Che bella la vostra sinergia, Paolo e Monica! Il vostro libro potrebbe davvero essere scritto a quattro mani. Secondo me potrebbe anche celebrare in parte la vostra carriera, ma soprattutto rivolgersi ai genitori dei giovani, per motivarli all’arte come via per trovare un senso nella propria vita, scacciare la pigrizia e scoprire il valore del lavoro come strumento per mettere alla prova i propri talenti. Solo così possono sentirsi capaci di fare qualcosa di buono per sé e per gli altri. Il vostro potrebbe essere un libro dialogico, capace di accompagnare i lettori in una riflessione a due voci. Credo possa essere utile per aiutare i genitori a comprendere che l’arte è un passaggio imprescindibile per acquisire la consapevolezza del proprio talento, ma anche un metodo per esercitarlo. Perché, giustamente, se io stesso non scrivessi per gran parte della giornata, non avrei la capacità di esprimere i miei pensieri con le parole scritte.
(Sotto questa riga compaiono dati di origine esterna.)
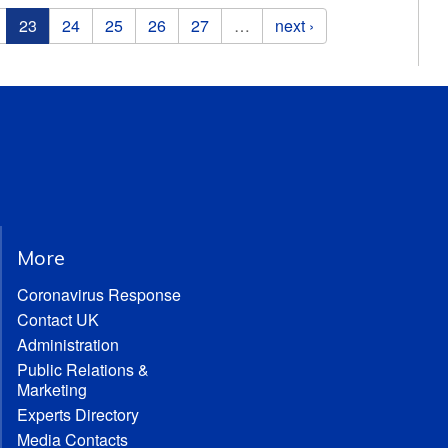
23
24
25
26
27
…
next ›
More
Coronavirus Response
Contact UK
Administration
Public Relations &
Marketing
Experts Directory
Media Contacts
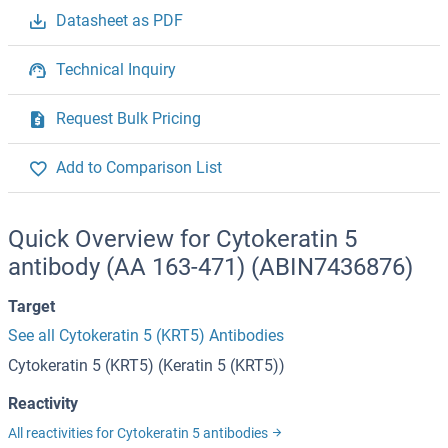
Datasheet as PDF
Technical Inquiry
Request Bulk Pricing
Add to Comparison List
Quick Overview for Cytokeratin 5
antibody (AA 163-471) (ABIN7436876)
Target
See all Cytokeratin 5 (KRT5) Antibodies
Cytokeratin 5 (KRT5) (Keratin 5 (KRT5))
Reactivity
All reactivities for Cytokeratin 5 antibodies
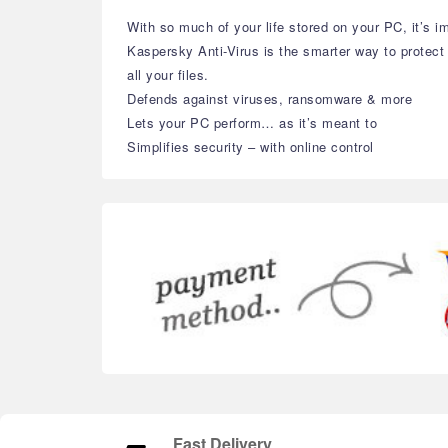
With so much of your life stored on your PC, it’s im
Kaspersky Anti-Virus is the smarter way to protec
all your files.
Defends against viruses, ransomware & more
Lets your PC perform… as it’s meant to
Simplifies security – with online control
Fast Delivery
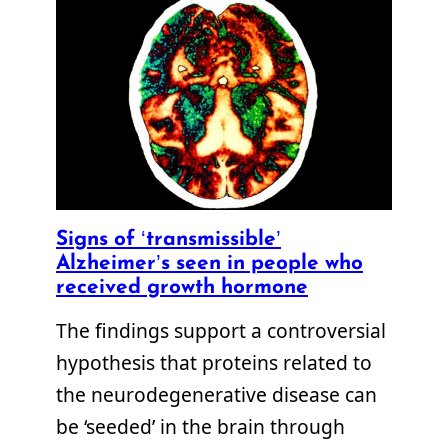
Signs of ‘transmissible’
Alzheimer’s seen in people who
received growth hormone
The findings support a controversial
hypothesis that proteins related to
the neurodegenerative disease can
be ‘seeded’ in the brain through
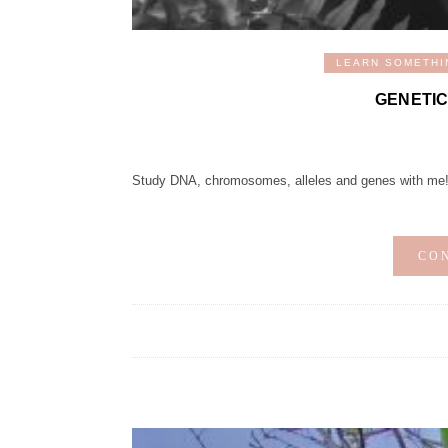
LEARN SOMETHI
GENETIC
Study DNA, chromosomes, alleles and genes with me
CO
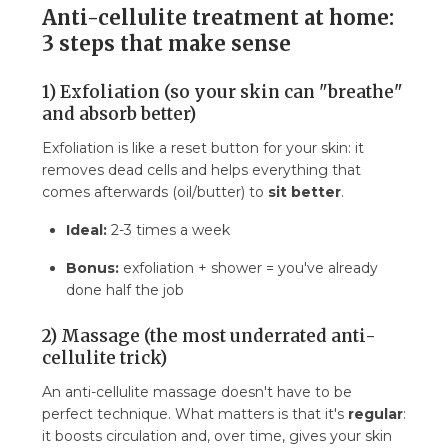
Anti-cellulite treatment at home:
3 steps that make sense
1) Exfoliation (so your skin can "breathe"
and absorb better)
Exfoliation is like a reset button for your skin: it
removes dead cells and helps everything that
comes afterwards (oil/butter) to
sit better
.
Ideal:
2-3 times a week
Bonus:
exfoliation + shower = you've already
done half the job
2) Massage (the most underrated anti-
cellulite trick)
An anti-cellulite massage doesn't have to be
perfect technique. What matters is that it's
regular
:
it boosts circulation and, over time, gives your skin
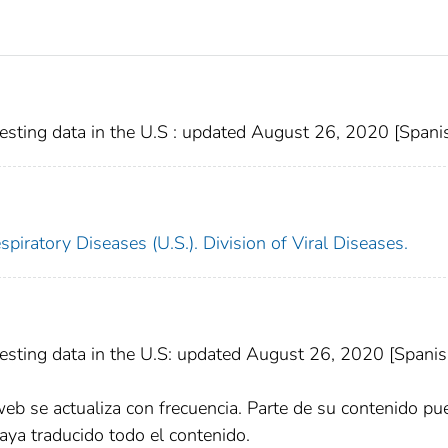
sting data in the U.S : updated August 26, 2020 [Spani
piratory Diseases (U.S.). Division of Viral Diseases.
sting data in the U.S: updated August 26, 2020 [Spanis
web se actualiza con frecuencia. Parte de su contenido pu
aya traducido todo el contenido.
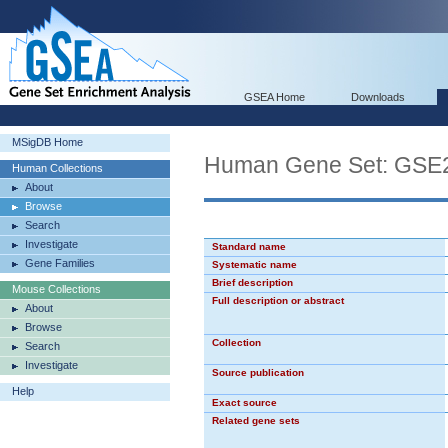
GSEA Home
Downloads
MSigDB Home
Human Gene Set: G
Human Collections
About
Browse
Search
Investigate
Standard name
Gene Families
Systematic name
Brief description
Mouse Collections
Full description or abstract
About
Browse
Collection
Search
Investigate
Source publication
Help
Exact source
Related gene sets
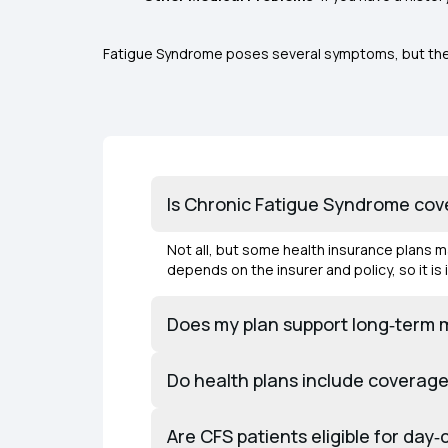
Fatigue Syndrome poses several symptoms, but they a
Is Chronic Fatigue Syndrome cov
Not all, but some health insurance plans 
depends on the insurer and policy, so it i
Does my plan support long‑term
Do health plans include coverage 
Are CFS patients eligible for da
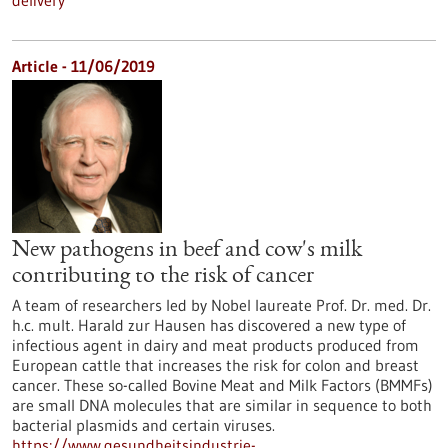
delivery
Article - 11/06/2019
New pathogens in beef and cow's milk
contributing to the risk of cancer
A team of researchers led by Nobel laureate Prof. Dr. med. Dr.
h.c. mult. Harald zur Hausen has discovered a new type of
infectious agent in dairy and meat products produced from
European cattle that increases the risk for colon and breast
cancer. These so-called Bovine Meat and Milk Factors (BMMFs)
are small DNA molecules that are similar in sequence to both
bacterial plasmids and certain viruses.
https://www.gesundheitsindustrie-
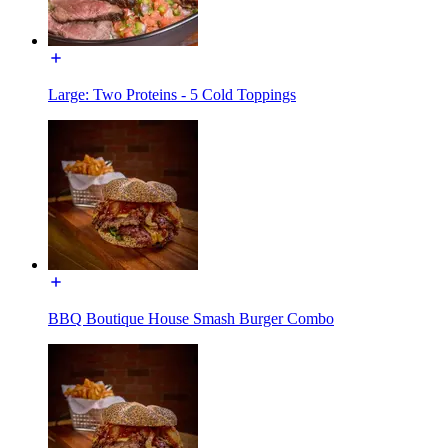
Large: Two Proteins - 5 Cold Toppings
BBQ Boutique House Smash Burger Combo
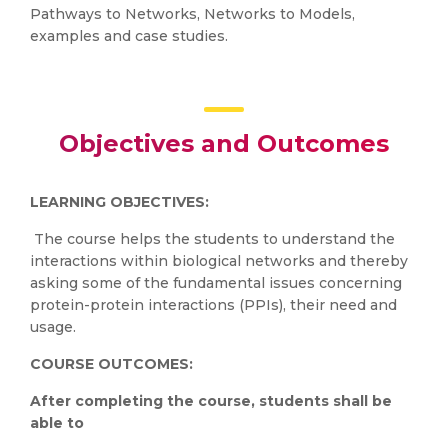
Pathways to Networks, Networks to Models,
examples and case studies.
Objectives and Outcomes
LEARNING OBJECTIVES:
The course helps the students to understand the
interactions within biological networks and thereby
asking some of the fundamental issues concerning
protein-protein interactions (PPIs), their need and
usage.
COURSE OUTCOMES:
After completing the course, students shall be
able to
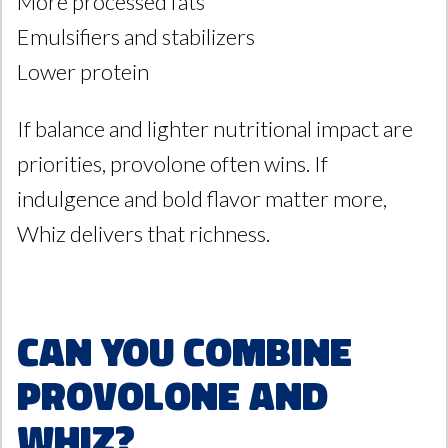
More processed fats
Emulsifiers and stabilizers
Lower protein
If balance and lighter nutritional impact are
priorities, provolone often wins. If
indulgence and bold flavor matter more,
Whiz delivers that richness.
Can You Combine
Provolone and
Whiz?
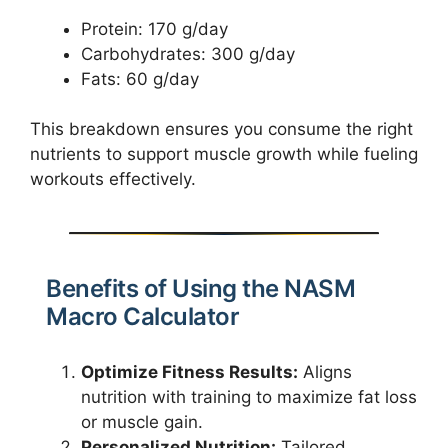
Protein: 170 g/day
Carbohydrates: 300 g/day
Fats: 60 g/day
This breakdown ensures you consume the right
nutrients to support muscle growth while fueling
workouts effectively.
Benefits of Using the NASM
Macro Calculator
Optimize Fitness Results:
Aligns
nutrition with training to maximize fat loss
or muscle gain.
Personalized Nutrition:
Tailored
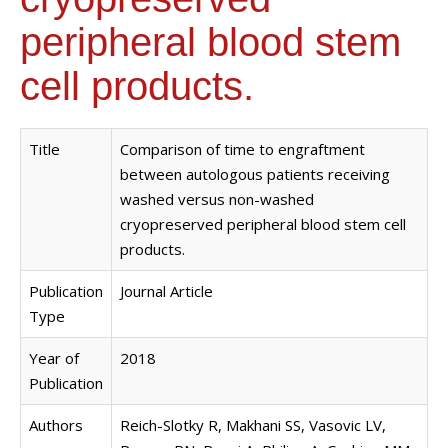
peripheral blood stem
cell products.
Title
Comparison of time to engraftment
between autologous patients receiving
washed versus non-washed
cryopreserved peripheral blood stem cell
products.
Publication
Journal Article
Type
Year of
2018
Publication
Authors
Reich-Slotky R, Makhani SS, Vasovic LV,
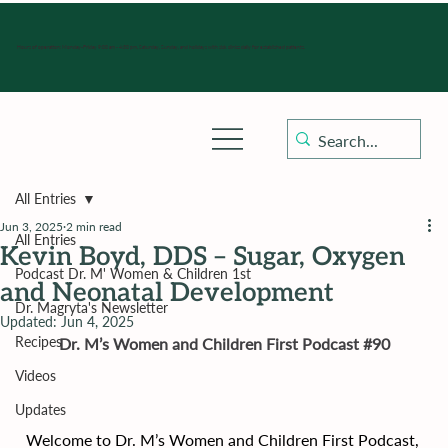
Hours of operation: Monday-Friday 9:00 am - 4:30 pm, Saturday, Sunday, and holidays with sick clinics daily for established patients.
All Entries
Jun 3, 2025
2 min read
All Entries
Kevin Boyd, DDS – Sugar, Oxygen
Podcast Dr. M' Women & Children 1st
and Neonatal Development
Dr. Magryta's Newsletter
Updated:
Jun 4, 2025
Recipes
Dr. M’s Women and Children First Podcast 
#90
Videos
Updates
Welcome to Dr. M’s Women and Children First Podcast, 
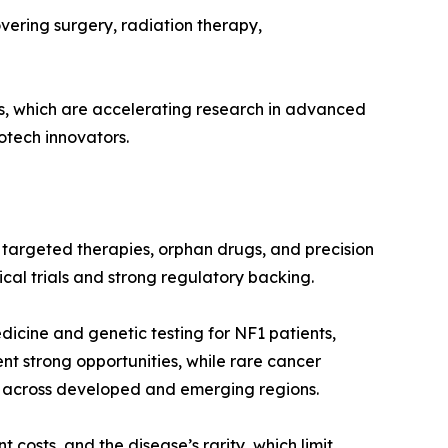
overing surgery, radiation therapy,
es, which are accelerating research in advanced
otech innovators.
 targeted therapies, orphan drugs, and precision
cal trials and strong regulatory backing.
dicine and genetic testing for NF1 patients,
nt strong opportunities, while rare cancer
 across developed and emerging regions.
 costs, and the disease’s rarity, which limit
PT&MP: “Assolutamente, Dario. Possiamo affrontare insieme questo tema che ci sta molto a cuore. In particolare, ci preme trasmettere ai lettori la consapevolezza di poter diventare persone responsabili attraverso l’esercizio dell’arte, che è anche un metodo di vita, gratificante ed espressivo. È necessario, prima di tutto, educare i genitori: lo faremo con il libro. Sono loro i primi che devono riconoscere l’utilità dell’arte per i propri figli… perché la scuola, purtroppo, non lo fa! Anche i ragazzi dotati sia nell’arte che nella matematica vengono spesso indirizzati verso il liceo scientifico, e così la loro vena artistica si esaurisce presto. Ma non dev’essere per forza così! Faremo del nostro meglio per mostrarlo. I giovani, grazie all’arte, possono costruirsi un futuro nella moda, nella grafica, nella pubblicità, nel cinema e persino nei fumetti”.
Per concludere l’intervista, vi confesso che ascoltandovi ho pensato a un titolo per il vostro libro: “A regola d’arte”. Mi piace molto, perché suggerisce l’idea di un’opera che aiuti i genitori a educare i figli alla disciplina e allo studio, intesi come strumenti fondamentali per far emergere il talento. Perché il talento, se non viene praticato, non può manifestarsi. Serve esercizio, serve pratica costante — non solo per avere successo, ma per sentirsi vivi, espressivi, e consapevoli delle proprie capacità. Tutto ciò contribuisce ad alzare l’autostima, grazie al rinforzo positivo generato dalle belle opere, purché supportate da studio tecnico e da una mentalità resiliente e orientata all’eccellenza.
PT&MP: “Siamo d’accordo, Dario. Ci piace l’idea di portare nel mondo di oggi la capacità di astrarre, per esempio, l’idea di un albero per poterlo rappresentare. Questo stimola la mente a sintetizzarne l’essenza, per poi arricchirla con i dettagli realistici che la rendano riconoscibile e percepibile agli occhi dell’osservatore. Grazie per questa bella intervista”.